Critical habitat represents the habitat essential for a species’ recovery. The ESA requires, with few exceptions, that critical habitat be designated for species that are protected under the act. Critical habitat designations do not create reserves or protected areas, but federal agencies are required to consult with the Services to ensure that any actions they authorize, fund or carry out are not likely to result in the “destruction or adverse modification” of designated critical habitat.
The first proposed rule revises the definition of "adverse modification." The current regulatory definition has been invalidated by the courts, and the Services are now proposing to replace the invalidated definition with one that is consistent with the ESA, its legislative history and circuit court opinions.
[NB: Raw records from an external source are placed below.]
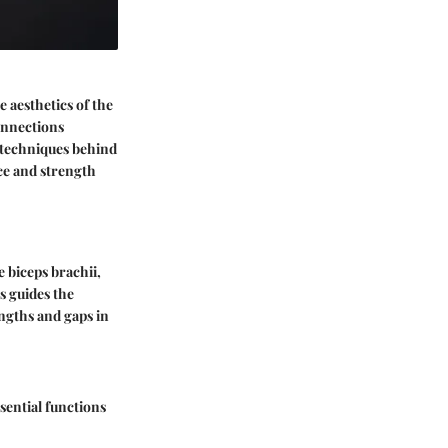
 aesthetics of the
connections
 techniques behind
ce and strength
e biceps brachii,
s guides the
engths and gaps in
ential functions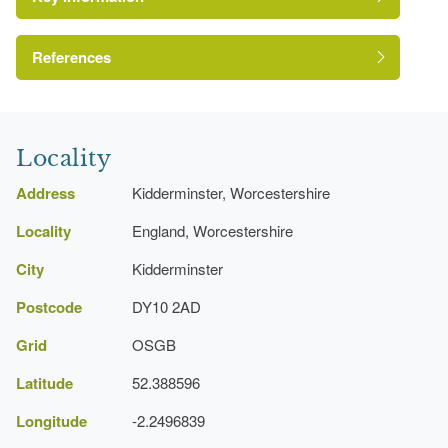
References
A Survey of Historic Parks and Gardens in
Worcestershire
Locality
Address
Kidderminster, Worcestershire
Locality
England, Worcestershire
City
Kidderminster
Postcode
DY10 2AD
Grid
OSGB
Latitude
52.388596
Longitude
-2.2496839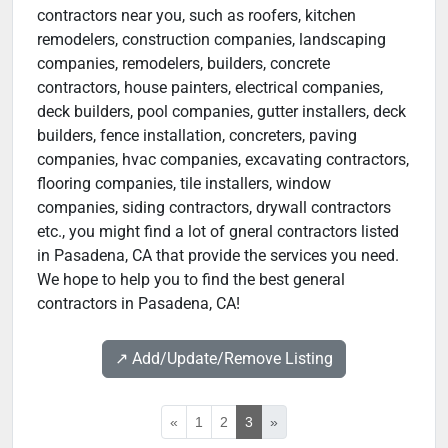
contractors near you, such as roofers, kitchen
remodelers, construction companies, landscaping
companies, remodelers, builders, concrete
contractors, house painters, electrical companies,
deck builders, pool companies, gutter installers, deck
builders, fence installation, concreters, paving
companies, hvac companies, excavating contractors,
flooring companies, tile installers, window
companies, siding contractors, drywall contractors
etc., you might find a lot of gneral contractors listed
in Pasadena, CA that provide the services you need.
We hope to help you to find the best general
contractors in Pasadena, CA!
↗️ Add/Update/Remove Listing
«
1
2
3
»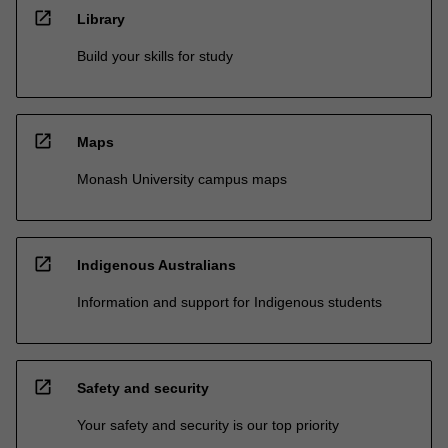
open_in_new
Library
Build your skills for study
open_in_new
Maps
Monash University campus maps
open_in_new
Indigenous Australians
Information and support for Indigenous students
open_in_new
Safety and security
Your safety and security is our top priority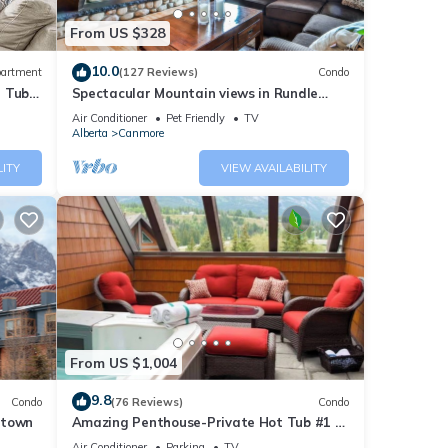
eat
From US $328
lf
10.0
artment
(127 Reviews)
Condo
t Tub
Spectacular Mountain views in Rundle
Cliffs Lodge
Air Conditioner
Pet Friendly
TV
Alberta
Canmore
LITY
VIEW AVAILABILITY
 Golf
ur
From US $1,004
sters
9.8
Condo
(76 Reviews)
Condo
V and
ntown
Amazing Penthouse-Private Hot Tub #1 of
5 - 403
Air Conditioner
Parking
TV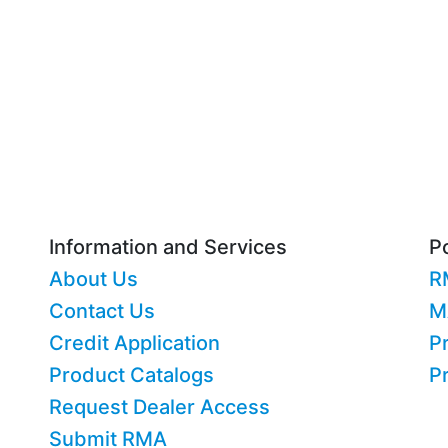
Information and Services
Po
About Us
R
Contact Us
M
Credit Application
Pr
Product Catalogs
P
Request Dealer Access
Submit RMA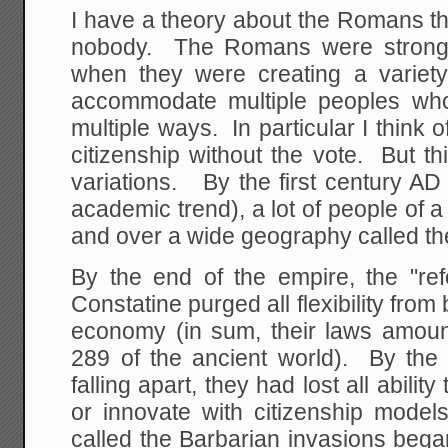
I have a theory about the Romans th
nobody. The Romans were strong 
when they were creating a variety 
accommodate multiple peoples who
multiple ways. In particular I think 
citizenship without the vote. But t
variations. By the first century A
academic trend), a lot of people of a
and over a wide geography called 
By the end of the empire, the "ref
Constatine purged all flexibility fro
economy (in sum, their laws amount
289 of the ancient world). By the 
falling apart, they had lost all abili
or innovate with citizenship mode
called the Barbarian invasions bega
The proposed revised definition of “adverse modification” focuses our review of federal actions on how they would affect the designated critical habitat's ability to support recovery of the listed species. In this review, we will look at how the action may affect the quantity and quality of habitat features, the ability of that habitat to support the species throughout its life cycle, and the ability of the habitat to meet the species’ recovery needs; in other words, how the “conservation value” of the critical habitat is being affected.
The proposed definition reflects the approach the Services have employed since 2004, when the current definition was invalidated, and we do not expect it to be substantially more or less protective of critical habitat than the guidance used in recent years. Incorporating this approach into a revised regulation, however, will improve the predictability and transparency of these determinations for affected agencies and the public.
The second proposed rule clarifies the procedures and standards used for designating critical habitat, making minor changes to the regulations to: better describe the scope and purpose of critical habitat, add and remove some definitions, and clarify the criteria for designating critical habitat. This proposed rule would also revise the Services’ regulations to be consistent with statutory amendments made in 2004 that make certain lands managed by the Department of Defense ineligible for designation as critical habitat. The Services believe these proposed changes will enhance the clarity and efficiency of the critical habitat designation process.
The third proposal is a policy to provide greater predictability, transparency and consistency regarding how the Services consider exclusions from critical habitat designations. Under the Act, the Services evaluate the economic, national security and other impacts of a designation and may exclude particular areas if the benefits of doing so are greater than the benefits of designation. This proposal describes the general policy position of the Services for considering different types of impacts (e.g., impacts to voluntary conservation agreements, impacts to national security, economic impacts) and is intended to provide greater predictability and transparency to the process of considering exclusions within a critical habitat designation.
“Our goal in proposing these revisions is to make the process of designating and consulting on critical habitat more predictable, more efficient, and more easily understood,” said Gary Frazer, U.S. Fish and Wildlife Service Assistant Director for Ecological Services. “We think these common-sense changes, reflecting lessons learned over the years, will improve conservation of species that need help and reduce the potential for conflicts and litigation.”
“These refined procedures and standards for designating critical habitat, and this new definition of ‘adverse modification’ will lead to greater clarity as we designate critical habitat and conduct section 7 consultations,” said Donna Wieting, National Marine Fisheries Service’s Director of Protected Resources.
These regulatory improvements proposed today are consistent with Executive Order 13563, issued by President Obama in 2011, which tasked federal agencies with making their regulations as clear as possible and reducing their burden on the American public. They were also included in the Department of Interior’s Final Plan for Retrospective Regulatory Review.